***** EXTRAIT PRÉSENTÉ *****

J'ai lu et aimé "Justice : la colère qui monte" – De Béatrice Brugère

Dans un ouvrage courageux et sans concession qu'elle vient de publier "Justice : la colère qui monte" (L’Observatoire), la magistrate Béatrice Brugère tire la sonnette d’alarme : "La colère monte, le désir de justice est grand, mais il n’est pas satisfait." Aménagements de peines, de places de prison, non-exécution des peines, partialité, elle dresse un état des lieux de cette institution en faillite et fait le constat d'un système judicaire en crise, marqué par un manque de moyens mais surtout "un logiciel qui n'est pas performant". Augmenter le budget de la justice ne suffit pas, il faut aussi une vision, explique-t-elle. "La justice française souffre à la fois d’un manque de pluralisme idéologique et d’un entre-soi sociologique."


Béatrice Brugère est magistrate pénaliste depuis vingt ans, vice-Procureure de la République au TGI de Paris et secrétaire générale du Syndicat unité magistrats SNM-FO.

Délais de jugement, illisibilité des procédures, vaine technocratie, hyperinflation normative, trop grande politisation, corporatisme, différence de traitement entre les victimes et les délinquants, perte de souveraineté... De nos jours, les critiques contre l'institution judiciaire ne manquent pas. De plus en plus violentes, elles délégitiment la justice et sapent assurément son autorité. La justice en France semble en effet marcher à reculons?: plus on la réforme et moins elle progresse ! Mais c'est un fait : les citoyens n'acceptent plus ni sa lenteur, ni sa complexité, ni ses décisions incompréhensibles ou laxistes. La mise à sac récente du tribunal d'Aurillac ou l'incendie du tribunal de Nanterre constituent autant d'alertes à prendre très au sérieux. Pour Béatrice Brugère, sauver ce qui peut l'être de la justice en France ne se réglera pas de manière strictement budgétaire ou technique. La justice ne retrouvera sa vocation profonde qu'à la condition d'une complète refondation : protéger les plus faibles, sanctionner vraiment les délinquants, sauvegarder les libertés menacées, apprendre aussi à devenir plus accessible et plus humaine. Au travers de ces pages, la magistrate nous donne malgré tous des raisons d'espérer et de se battre. Elle propose notamment, avec lucidité et courage, un changement de cap complet : pour que la justice reprenne toute sa place... mais rien que sa place.


Détails sur le produit
ASIN ‏ : ‎ B0CCNFTGMT
Éditeur ‏ : ‎ L'OBSERVATOIRE (28 février 2024)

***** DONNÉES FOURNIES *****

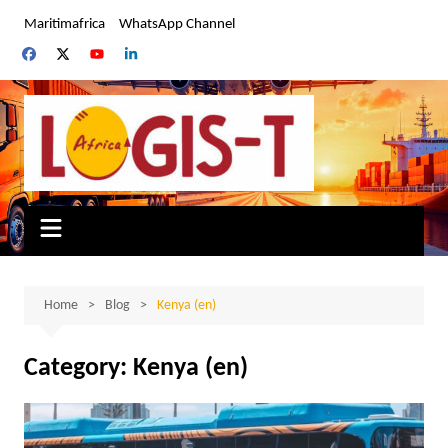
Skip
Maritimafrica
WhatsApp Channel
to
content
Home
Blog
Kenya (en)
Category:
Kenya (en)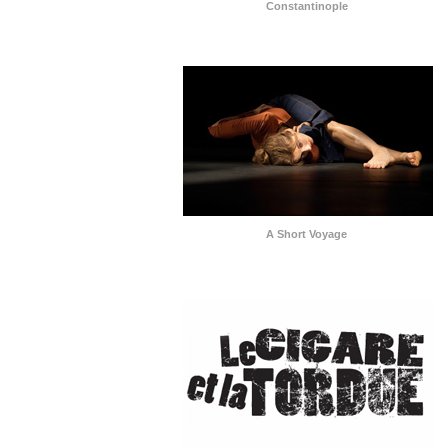
Constantinople
A Short Voyage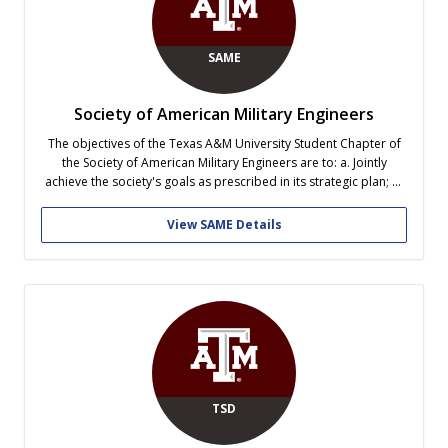
SAME
Society of American Military Engineers
The objectives of the Texas A&M University Student Chapter of
the Society of American Military Engineers are to: a. Jointly
achieve the society's goals as prescribed in its strategic plan; b.
Link students with Architecture, Engineering, Construction (AEC),
and Science Professionals; c. Provide the necessary tools for
View SAME Details
students to use...
TSD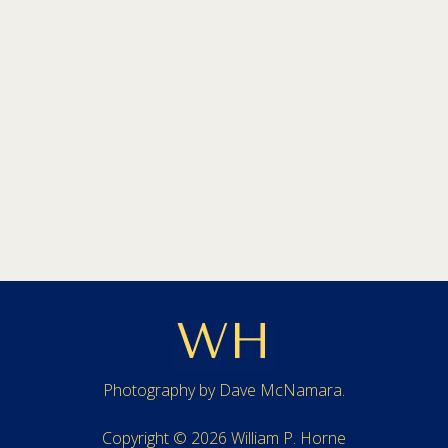
Photography by
Dave McNamara
.
Copyright © 2026 William P. Horne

*****

• **CONSIGNE A**
D'après le texte sur le livre « Justice : la colère qui monte », quelle fonction Béatrice Brugère exerce-t-elle au Syndicat unité magistrats SNM-FO ?
• **CONSIGNE B**
Rédigez la suite du texte sur le livre « Justice : la colère qui monte » à partir de l'endroit où il s'arrête.

• **ZONE DE RÉPONSE A**
Elle en est la secrétaire générale.

• **ZONE DE RÉPONSE B**
Langue ‏ : ‎ Français
Broché ‏ : ‎ 283 pages
ISBN-13 ‏ : ‎ 979-1032930410
Poids de l'article ‏ : ‎
Dimensions ‏ : ‎ 13.8 x 2.4 x 21.4 cm



Entretien pour LE POINT - Propos recueillis par Nicolas Bastuck

Son discours n'est pas corporatiste, elle en dénonce au contraire les méfaits. Plus que des moyens, elle réclame une « réflexion profonde ». Secrétaire générale d'Unité-Magistrats-FO, Béatrice Brugère tranche, dans le petit monde de la magistrature. Dans Justice : la colère qui monte (Éditions de L'Observatoire)*, elle en appelle à une « refondation ».

Le Point : « La Justice, écrivez-vous, ne peut plus faire l'unanimité contre elle ; il faut qu'elle écoute la colère qui monte. » Les magistrats seraient-ils devenus sourds aux attentes du peuple français, oubliant que la justice est rendue en son nom ?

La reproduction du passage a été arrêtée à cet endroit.